В. Ропшин - Конь бледный
В детстве говеешь ещё на шестой. Пост всю неделю, до причастия ни маковой росинки во рту. На страстной неистово бьёшь поклоны, к Плащанице всем телом прильнёшь: Господи, прости мне мои прегрешения. У заутрени, как в раю: свечи ярко горят, воском пахнет, ризы белые, киот золотой. Стоишь, не вздохнёшь, – скоро ли воскреснет Христос, скоро ли домой со святым куличом пойдёшь? Дома праздник, великое торжество. Всю святую неделю праздник.
А сегодня мне всё чужое. Томит колокольный звон, скучен смех. Уйти бы, куда глаза глядят, не вернуться.
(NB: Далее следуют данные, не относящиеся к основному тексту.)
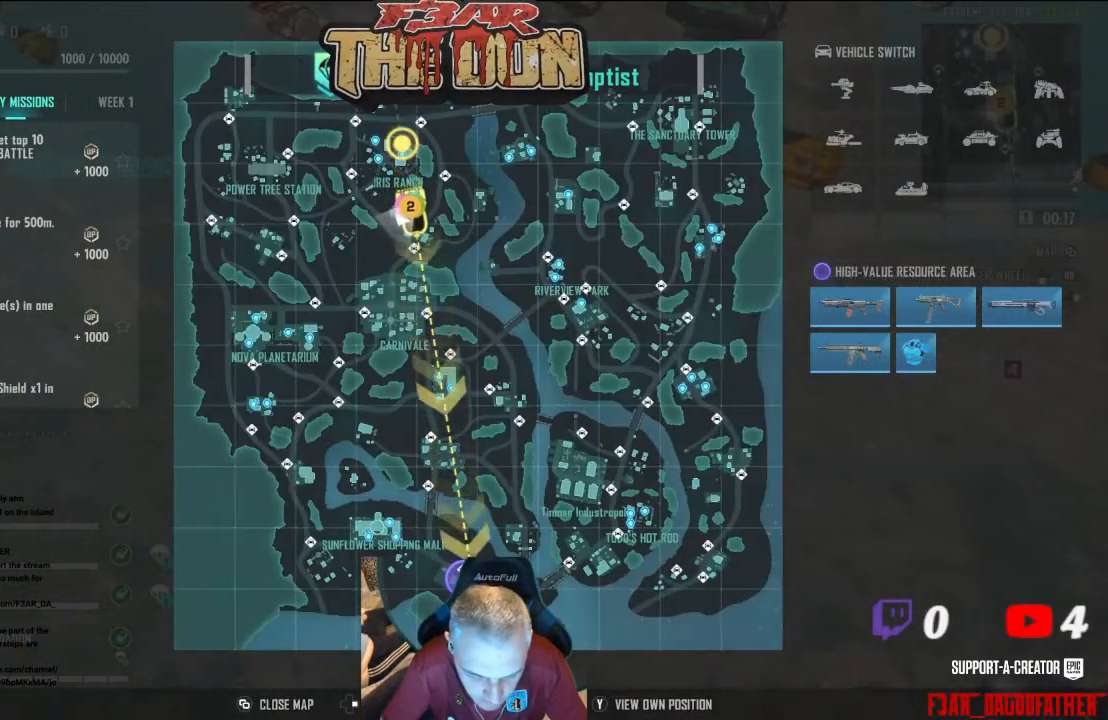
{"buttons": [], "left_stick": "center", "right_stick": "center", "events": [[200, "A", "down"], [333, "A", "up"]]}
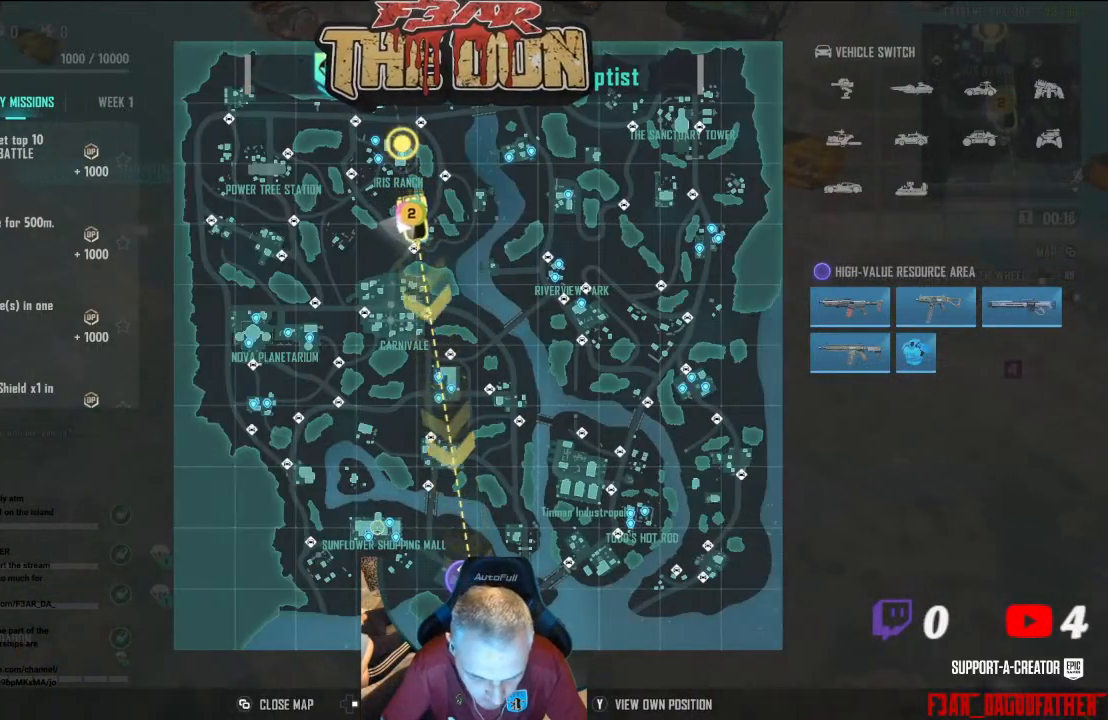
{"buttons": [], "left_stick": "center", "right_stick": "center", "events": []}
– Барин, купите счастье, – суёт мне девчонка конверт. Девчонка босоногая, рваная, какая-то вся непраздничная. На клочке серой бумаги напечатано предсказание: «Если тебя преследуют неудачи, не теряй надежды и не предавайся отчаянию. Труднейшее преодолеешь и повернёшь, наконец, к себе колесо фортуны. Твоё предприятие окончится полным успехом, которого даже не смеешь ожидать». Вот и яичко на красный день.
8 апреля.
Ваня живёт на Миусах, на постоялом дворе, в артели. Он спит вповалку на нарах. Ест из котла. Сам чистит лошадь, моет пролётку. Днём – на улице, на работе. Он не жалуется, доволен. Сегодня он в новой поддёвке, волосы смазаны маслом, сапоги у него со скрипом. Он говорит:
– Вот и Пасха пришла. Хорошо… Жорж, ведь Христос-то воскрес.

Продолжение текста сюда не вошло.